Work that attempts to take shared or personal memories and values into account most often starts with an initiating memory and attempts to relate it to the wider framework of cultural and conceptual relations. This starting point is most often the local, the familiar and the subjective. As established by Susannah Radstone in her introduction to the anthology called Memory and Methodology, early theories of cultural memory were “associated with some utopian space and time beyond what [Walter] Benjamin called the homogenous empty time of the capitalist present” (3).

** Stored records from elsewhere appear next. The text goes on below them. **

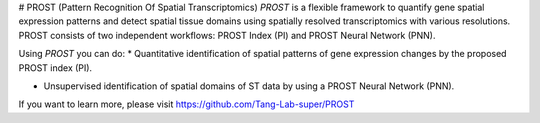 # PROST (Pattern Recognition Of Spatial Transcriptomics)
`PROST` is a flexible framework to quantify gene spatial expression patterns and detect spatial tissue domains using spatially resolved transcriptomics with various resolutions. PROST consists of two independent workflows: PROST Index (PI) and PROST Neural Network (PNN). 

Using `PROST` you can do:
* Quantitative identification of spatial patterns of gene expression changes by the proposed PROST index (PI).

* Unsupervised identification of spatial domains of ST data by using a PROST Neural Network (PNN). 

If you want to learn more, please visit https://github.com/Tang-Lab-super/PROST
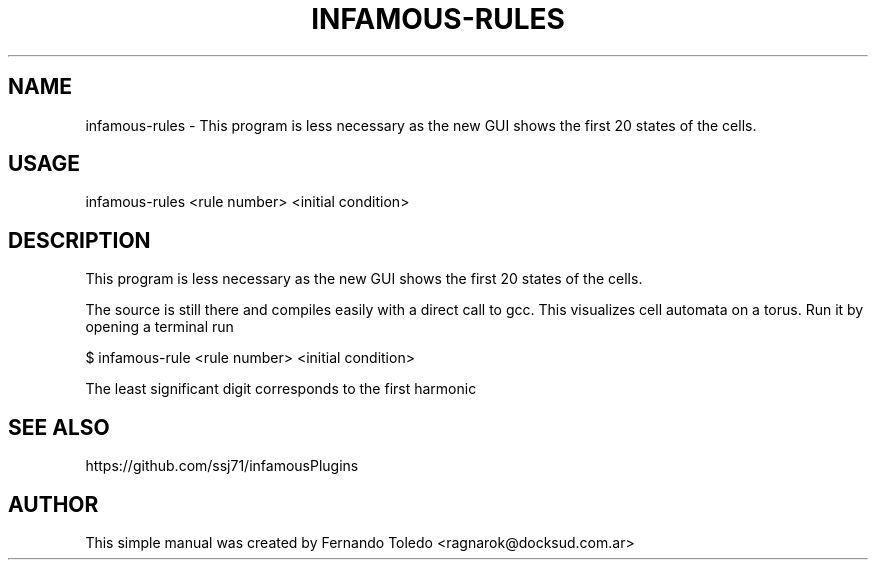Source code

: .TH INFAMOUS-RULES 1 "Jan, 17 2021"
.SH NAME
infamous-rules \- This program is less necessary as the new GUI shows
the first 20 states of the cells.
.SH USAGE

infamous-rules <rule number> <initial condition>

.SH DESCRIPTION
This program is less necessary as the new GUI shows the first 20 states
of the cells. 
.PP
The source is still there and compiles easily with a direct call to gcc.
This visualizes cell automata on a torus. Run it by opening a terminal run 
.PP
$ infamous-rule <rule number> <initial condition>
.PP    
The least significant digit corresponds to the first harmonic
.SH SEE ALSO
https://github.com/ssj71/infamousPlugins
.PP
.SH AUTHOR
This simple manual was created by Fernando Toledo <ragnarok@docksud.com.ar>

In this space, Benjamin looked to those things cast aside by society in an attempt to understand the material histories and alternative value of those objects themselves. Similarly, Bywater sought out some of those forgotten, forlorn fragments and playthings of yesteryear, drawn particularly to those made from re-useable materials such as glass, metal or ceramics. Through the action of moulding, casting and recasting these figurines and fragments Bywater’s processes serves to echo, if not directly reproduce, the techniques and principles of many of the objects’ original production. The broken down and imperfect versions of her labours also find themselves on display, seeking to illustrate ‘the dust to dust’ cyclic nature of this artist’s transformative practices. Plaster work cracks and crumbles while wax burns, drips and re-solidifies quietly and patiently upon the domestic surfaces and platforms that Bywater provides.

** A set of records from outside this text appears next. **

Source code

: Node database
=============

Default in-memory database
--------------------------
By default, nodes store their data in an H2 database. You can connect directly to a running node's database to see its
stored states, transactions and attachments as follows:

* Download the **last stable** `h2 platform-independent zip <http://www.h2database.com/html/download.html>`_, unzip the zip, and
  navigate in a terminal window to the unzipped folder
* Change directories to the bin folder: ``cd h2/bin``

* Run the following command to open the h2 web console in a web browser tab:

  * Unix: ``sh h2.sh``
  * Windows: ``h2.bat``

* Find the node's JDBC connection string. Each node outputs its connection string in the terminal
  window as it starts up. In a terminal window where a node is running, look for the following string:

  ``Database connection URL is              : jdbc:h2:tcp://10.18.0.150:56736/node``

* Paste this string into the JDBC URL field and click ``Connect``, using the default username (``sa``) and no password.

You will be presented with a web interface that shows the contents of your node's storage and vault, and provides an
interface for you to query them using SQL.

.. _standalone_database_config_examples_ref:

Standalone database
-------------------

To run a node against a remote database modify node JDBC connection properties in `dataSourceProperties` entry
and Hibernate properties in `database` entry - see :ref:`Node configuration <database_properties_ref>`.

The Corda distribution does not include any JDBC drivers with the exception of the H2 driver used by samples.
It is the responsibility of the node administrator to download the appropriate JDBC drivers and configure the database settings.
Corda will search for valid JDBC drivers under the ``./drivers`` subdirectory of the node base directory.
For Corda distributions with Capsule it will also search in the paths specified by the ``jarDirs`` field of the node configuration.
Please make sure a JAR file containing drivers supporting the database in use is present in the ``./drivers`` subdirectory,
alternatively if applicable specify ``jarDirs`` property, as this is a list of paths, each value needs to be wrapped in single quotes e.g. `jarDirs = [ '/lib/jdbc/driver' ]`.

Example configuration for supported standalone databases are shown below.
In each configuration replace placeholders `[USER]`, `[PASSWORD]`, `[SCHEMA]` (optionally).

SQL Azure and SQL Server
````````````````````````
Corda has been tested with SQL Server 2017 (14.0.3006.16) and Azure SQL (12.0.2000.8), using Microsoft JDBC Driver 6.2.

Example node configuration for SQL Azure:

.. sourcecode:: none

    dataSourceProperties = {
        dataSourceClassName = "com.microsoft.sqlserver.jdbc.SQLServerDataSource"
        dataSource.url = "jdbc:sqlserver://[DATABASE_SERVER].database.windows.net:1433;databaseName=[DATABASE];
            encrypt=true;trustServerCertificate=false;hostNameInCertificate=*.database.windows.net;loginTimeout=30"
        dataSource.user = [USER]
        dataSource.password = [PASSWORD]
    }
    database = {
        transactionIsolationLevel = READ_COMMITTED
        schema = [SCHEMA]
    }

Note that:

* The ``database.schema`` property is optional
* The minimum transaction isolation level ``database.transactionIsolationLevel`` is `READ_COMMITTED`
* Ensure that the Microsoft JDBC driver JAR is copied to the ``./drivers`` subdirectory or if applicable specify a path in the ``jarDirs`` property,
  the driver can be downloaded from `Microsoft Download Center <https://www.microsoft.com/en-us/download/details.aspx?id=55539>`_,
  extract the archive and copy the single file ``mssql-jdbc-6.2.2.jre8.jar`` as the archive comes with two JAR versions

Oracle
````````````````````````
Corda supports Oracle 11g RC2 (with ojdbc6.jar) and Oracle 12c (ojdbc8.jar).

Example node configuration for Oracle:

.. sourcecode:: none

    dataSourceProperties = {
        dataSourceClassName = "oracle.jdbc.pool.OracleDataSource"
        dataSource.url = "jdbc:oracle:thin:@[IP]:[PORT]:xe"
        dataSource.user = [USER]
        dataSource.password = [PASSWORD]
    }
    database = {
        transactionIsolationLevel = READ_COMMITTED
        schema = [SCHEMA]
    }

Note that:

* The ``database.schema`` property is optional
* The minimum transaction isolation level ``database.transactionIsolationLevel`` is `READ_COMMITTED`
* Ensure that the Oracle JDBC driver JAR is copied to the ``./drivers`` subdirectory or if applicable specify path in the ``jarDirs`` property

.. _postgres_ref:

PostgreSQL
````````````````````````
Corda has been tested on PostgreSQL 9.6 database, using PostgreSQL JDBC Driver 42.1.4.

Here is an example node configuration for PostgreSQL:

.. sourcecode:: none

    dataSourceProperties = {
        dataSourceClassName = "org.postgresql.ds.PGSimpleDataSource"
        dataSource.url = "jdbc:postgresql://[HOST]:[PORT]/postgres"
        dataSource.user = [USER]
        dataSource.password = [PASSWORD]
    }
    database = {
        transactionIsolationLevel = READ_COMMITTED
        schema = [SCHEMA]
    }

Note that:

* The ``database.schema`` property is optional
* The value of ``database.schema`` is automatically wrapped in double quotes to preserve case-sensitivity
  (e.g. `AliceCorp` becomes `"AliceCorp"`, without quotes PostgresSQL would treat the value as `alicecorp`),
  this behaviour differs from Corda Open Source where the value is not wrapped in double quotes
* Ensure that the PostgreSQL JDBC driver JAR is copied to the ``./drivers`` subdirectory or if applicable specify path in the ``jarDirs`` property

These quiet, patient works are subtly oppositional and strategic in their re-presentation within the formalised context of the gallery. Drawn from the sites and surfaces of daily life they act out, reproducing a series of fragmented still-life compositions and collections, their dusty fragility highlighting their status which clearly resides at least one remove from the reality of the originals that spawned them. In this way the physical memory of the materials themselves becomes a text to be deciphered as Bywater’s work attempts to straddle the divide and document “the liminal space between forgetting and transformation” (12).

Kate Montgomery

All quotes taken from Susannah Radstone, (2000). “Working with memory: An Introduction” in Memory and thodology. Oxford, Berg: 1-22.